Task.
Could you transcribe each entry below exactly, minus the images?

Data to process.

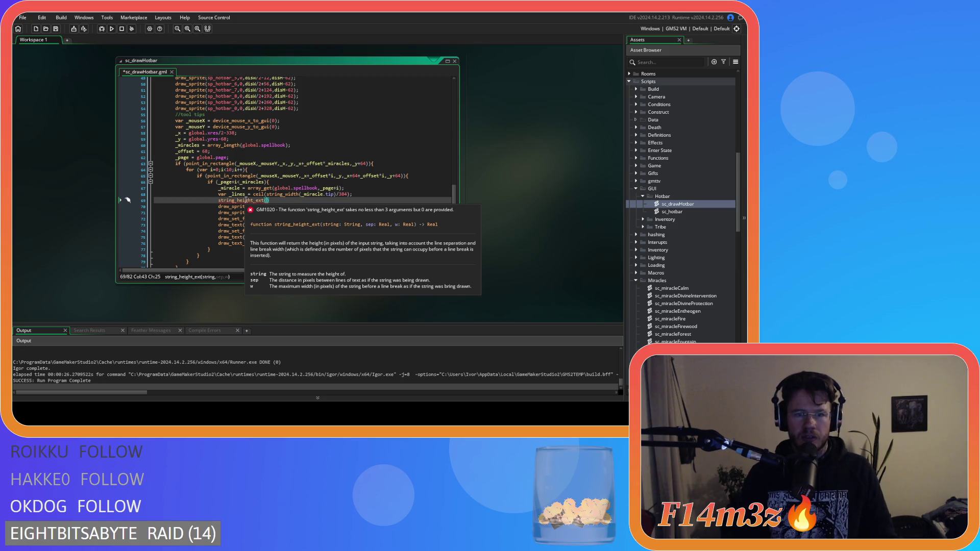
pyautogui.moveTo(266, 200); pyautogui.dragTo(278, 198)
# Delete the string_height_ext line and strip the ceil wrapper from line 68
pyautogui.click(240, 201)
pyautogui.press('BackSpace')
pyautogui.press('BackSpace')
pyautogui.press('BackSpace')
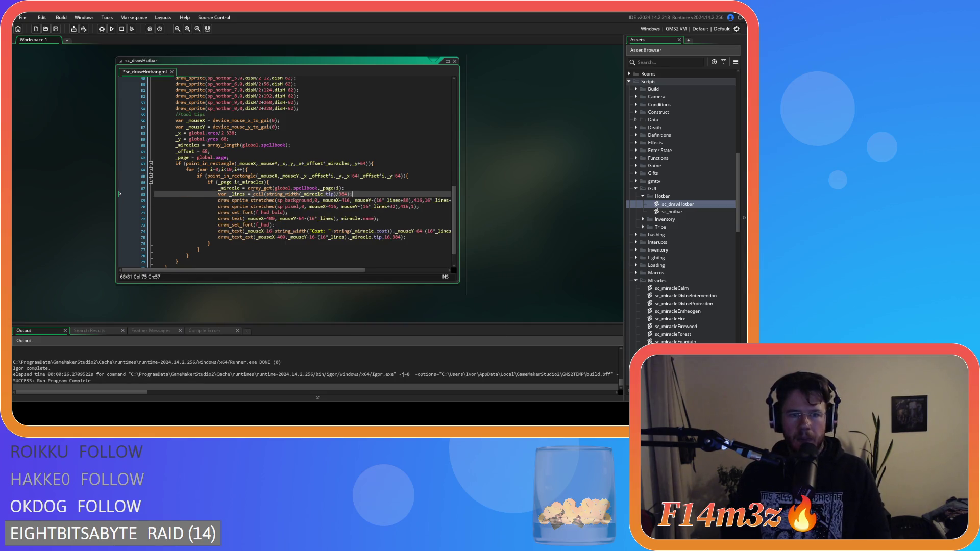
pyautogui.click(264, 195)
pyautogui.press('BackSpace')
pyautogui.press('BackSpace')
pyautogui.press('BackSpace')
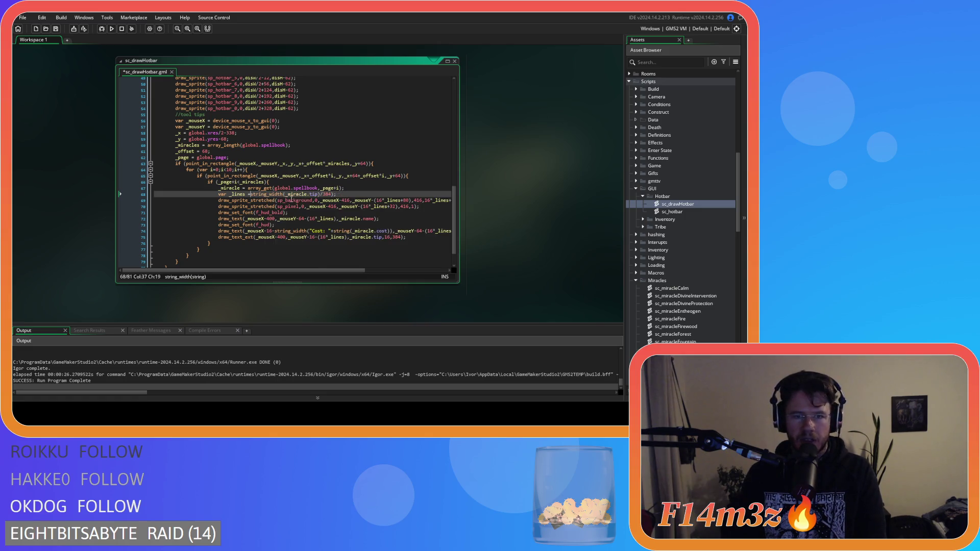
pyautogui.click(334, 194)
pyautogui.press('BackSpace')
pyautogui.press('BackSpace')
pyautogui.press('BackSpace')
pyautogui.press('BackSpace')
# Rewrite _lines as string_height_ext(_miracle.tip,16,384) and save the script
pyautogui.click(281, 194)
pyautogui.doubleClick(281, 195)
pyautogui.write('string_height_ext')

Solution to this problem.
pyautogui.moveTo(266, 200); pyautogui.dragTo(278, 198)
# Delete the string_height_ext line and strip the ceil wrapper from line 68
pyautogui.click(240, 201)
pyautogui.press('BackSpace')
pyautogui.press('BackSpace')
pyautogui.press('BackSpace')
pyautogui.click(264, 195)
pyautogui.press('BackSpace')
pyautogui.press('BackSpace')
pyautogui.press('BackSpace')
pyautogui.click(334, 194)
pyautogui.press('BackSpace')
pyautogui.press('BackSpace')
pyautogui.press('BackSpace')
pyautogui.press('BackSpace')
# Rewrite _lines as string_height_ext(_miracle.tip,16,384) and save the script
pyautogui.click(281, 194)
pyautogui.doubleClick(281, 195)
pyautogui.write('string_height_ext')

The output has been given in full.